I really don't want to redesign to go for a much more efficient route. I know what that would be, but all I'd gain would be speed, and not a game-changing amount of that, but the interface would be far worse. The more modest type of scenario I have might not impact the interface any, so boosting the speed of it would be tolerable...maybe.
How I'm launching the tasks is just putting them all into an array of Task with:
tskList(x) = Task.Factory.StartNew(calcAction, x)
and once that has been fully populated, I WaitAll on the task array.
All of this is done in a backgroundworker anyways, such that the UI is free. I can barely time the performance. With or without the tasks, it's ripping through the generations. I originally wrote this in VB6 with a long running loop wrapping a DoEvents to keep the UI active while all the evolution stuff was going on. That would progress at a stately rate of a few generations a second, and the total run could take a few days. I re-wrote into VS2003, and apparently brought it somewhat up to date with FW2.0 in VS2005, though I clearly didn't put much effort into it. This re-write, which brought it to FW 4.7.2, got rid of the DoEvents and moves all the long running stuff into a BGW. That old version was also running on a single core Pentium of whatever speed was in vogue back around 2000. That would take at least 36 hours, and possibly many more, to get some result. On my current system, without the Tasks, the time is down to around four hours. So, even without going to any extremes, I've gotten a pretty significant boost in speed.

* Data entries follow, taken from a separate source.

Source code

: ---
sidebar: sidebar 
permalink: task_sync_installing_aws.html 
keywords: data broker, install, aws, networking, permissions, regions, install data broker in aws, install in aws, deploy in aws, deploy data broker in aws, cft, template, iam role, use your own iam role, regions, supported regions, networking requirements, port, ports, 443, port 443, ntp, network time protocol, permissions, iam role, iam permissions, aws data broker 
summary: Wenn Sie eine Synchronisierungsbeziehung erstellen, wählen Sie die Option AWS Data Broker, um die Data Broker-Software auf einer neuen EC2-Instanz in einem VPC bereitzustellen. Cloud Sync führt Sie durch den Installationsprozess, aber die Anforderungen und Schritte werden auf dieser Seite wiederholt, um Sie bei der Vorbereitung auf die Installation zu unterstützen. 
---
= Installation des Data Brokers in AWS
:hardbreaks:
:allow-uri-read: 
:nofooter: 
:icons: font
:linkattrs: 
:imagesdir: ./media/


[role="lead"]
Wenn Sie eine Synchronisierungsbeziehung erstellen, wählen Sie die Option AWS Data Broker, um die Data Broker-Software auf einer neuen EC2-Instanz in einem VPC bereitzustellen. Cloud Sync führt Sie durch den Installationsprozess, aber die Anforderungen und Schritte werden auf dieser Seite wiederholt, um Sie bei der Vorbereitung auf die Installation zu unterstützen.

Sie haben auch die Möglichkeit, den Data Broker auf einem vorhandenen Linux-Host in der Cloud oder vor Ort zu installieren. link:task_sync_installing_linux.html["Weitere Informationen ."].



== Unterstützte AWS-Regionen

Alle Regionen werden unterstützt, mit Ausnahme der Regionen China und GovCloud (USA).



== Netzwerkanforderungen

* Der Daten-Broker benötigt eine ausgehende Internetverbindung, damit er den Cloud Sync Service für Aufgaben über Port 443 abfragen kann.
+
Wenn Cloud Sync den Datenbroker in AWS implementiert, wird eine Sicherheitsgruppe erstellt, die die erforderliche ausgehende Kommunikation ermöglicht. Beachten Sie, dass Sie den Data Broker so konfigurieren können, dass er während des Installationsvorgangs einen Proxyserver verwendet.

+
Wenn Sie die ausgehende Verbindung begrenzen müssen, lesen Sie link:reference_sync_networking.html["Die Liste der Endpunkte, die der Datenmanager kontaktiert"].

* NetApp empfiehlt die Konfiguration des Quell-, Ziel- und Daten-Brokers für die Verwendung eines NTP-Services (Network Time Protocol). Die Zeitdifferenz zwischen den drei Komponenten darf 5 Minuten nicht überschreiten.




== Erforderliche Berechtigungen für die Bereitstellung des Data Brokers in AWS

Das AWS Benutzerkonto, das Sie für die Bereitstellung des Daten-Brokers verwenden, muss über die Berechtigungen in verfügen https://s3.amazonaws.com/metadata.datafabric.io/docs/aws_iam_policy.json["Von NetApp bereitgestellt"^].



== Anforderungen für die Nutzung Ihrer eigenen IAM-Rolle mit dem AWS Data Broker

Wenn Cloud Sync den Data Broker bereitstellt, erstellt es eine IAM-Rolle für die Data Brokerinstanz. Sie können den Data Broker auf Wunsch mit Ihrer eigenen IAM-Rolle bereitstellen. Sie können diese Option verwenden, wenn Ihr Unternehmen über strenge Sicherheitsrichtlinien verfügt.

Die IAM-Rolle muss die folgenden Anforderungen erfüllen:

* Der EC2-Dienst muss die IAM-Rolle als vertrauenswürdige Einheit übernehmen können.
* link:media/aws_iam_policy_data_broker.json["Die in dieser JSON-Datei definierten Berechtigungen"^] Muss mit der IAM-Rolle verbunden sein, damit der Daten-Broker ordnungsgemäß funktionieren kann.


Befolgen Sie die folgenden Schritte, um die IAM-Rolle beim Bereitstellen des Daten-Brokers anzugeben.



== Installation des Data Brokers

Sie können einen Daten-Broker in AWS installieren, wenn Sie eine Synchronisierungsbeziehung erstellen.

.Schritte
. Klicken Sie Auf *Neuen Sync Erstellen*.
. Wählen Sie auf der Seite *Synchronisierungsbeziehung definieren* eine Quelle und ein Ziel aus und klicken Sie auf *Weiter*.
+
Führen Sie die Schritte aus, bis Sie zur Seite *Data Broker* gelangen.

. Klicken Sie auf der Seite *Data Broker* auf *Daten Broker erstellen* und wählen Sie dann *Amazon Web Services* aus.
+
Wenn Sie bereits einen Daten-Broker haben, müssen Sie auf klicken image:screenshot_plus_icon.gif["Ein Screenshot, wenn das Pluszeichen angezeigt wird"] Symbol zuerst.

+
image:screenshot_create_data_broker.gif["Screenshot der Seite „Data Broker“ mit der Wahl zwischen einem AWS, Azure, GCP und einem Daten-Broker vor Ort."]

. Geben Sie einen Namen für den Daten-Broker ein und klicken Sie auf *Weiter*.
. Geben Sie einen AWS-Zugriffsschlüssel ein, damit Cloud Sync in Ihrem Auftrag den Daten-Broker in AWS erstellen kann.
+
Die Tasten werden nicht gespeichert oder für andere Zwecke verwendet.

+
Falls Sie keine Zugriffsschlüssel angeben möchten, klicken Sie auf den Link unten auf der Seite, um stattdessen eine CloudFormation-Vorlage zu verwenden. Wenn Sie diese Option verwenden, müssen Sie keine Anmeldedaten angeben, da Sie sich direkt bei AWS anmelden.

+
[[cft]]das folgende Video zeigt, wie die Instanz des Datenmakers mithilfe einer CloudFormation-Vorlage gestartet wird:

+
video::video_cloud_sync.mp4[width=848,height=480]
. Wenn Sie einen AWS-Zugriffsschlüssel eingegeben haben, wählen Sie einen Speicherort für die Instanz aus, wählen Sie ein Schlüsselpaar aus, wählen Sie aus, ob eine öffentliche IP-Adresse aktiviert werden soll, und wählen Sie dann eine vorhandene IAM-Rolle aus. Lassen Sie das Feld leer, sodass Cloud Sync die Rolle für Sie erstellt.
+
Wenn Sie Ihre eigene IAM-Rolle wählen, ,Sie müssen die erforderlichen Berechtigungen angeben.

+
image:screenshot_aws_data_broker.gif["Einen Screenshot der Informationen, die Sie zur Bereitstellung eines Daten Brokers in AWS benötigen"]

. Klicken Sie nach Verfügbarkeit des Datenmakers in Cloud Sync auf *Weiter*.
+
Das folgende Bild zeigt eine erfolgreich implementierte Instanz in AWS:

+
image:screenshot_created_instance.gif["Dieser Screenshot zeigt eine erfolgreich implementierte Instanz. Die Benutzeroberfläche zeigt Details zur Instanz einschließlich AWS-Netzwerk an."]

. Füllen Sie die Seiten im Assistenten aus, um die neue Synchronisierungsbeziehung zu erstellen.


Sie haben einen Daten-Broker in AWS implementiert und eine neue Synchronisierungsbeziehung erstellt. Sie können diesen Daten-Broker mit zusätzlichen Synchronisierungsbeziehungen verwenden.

One result of this performance boost is that, while the Tasks are doing the most computationally expensive part of the operation, I'm still going through several hundred generations a second. They all have to access some common data, too, and the way that is done may be creating too much of a bottleneck, as I have to lock an object to supply the data. I could avoid that by either giving each Task a copy of the data, or by arranging the common data in such a fashion that the access would be thread safe without locking. I opted not to make copies, as the data could be fairly large, and it would mean making millions of copies, over time, which would end up thrashing the memory pretty badly. Since they are all just reading the data, one alternative would be to put the data into a public array and just let them read it directly, which wouldn't need any locking. That would mean some ugly organization, though, and I'm not sure I'm willing to do that.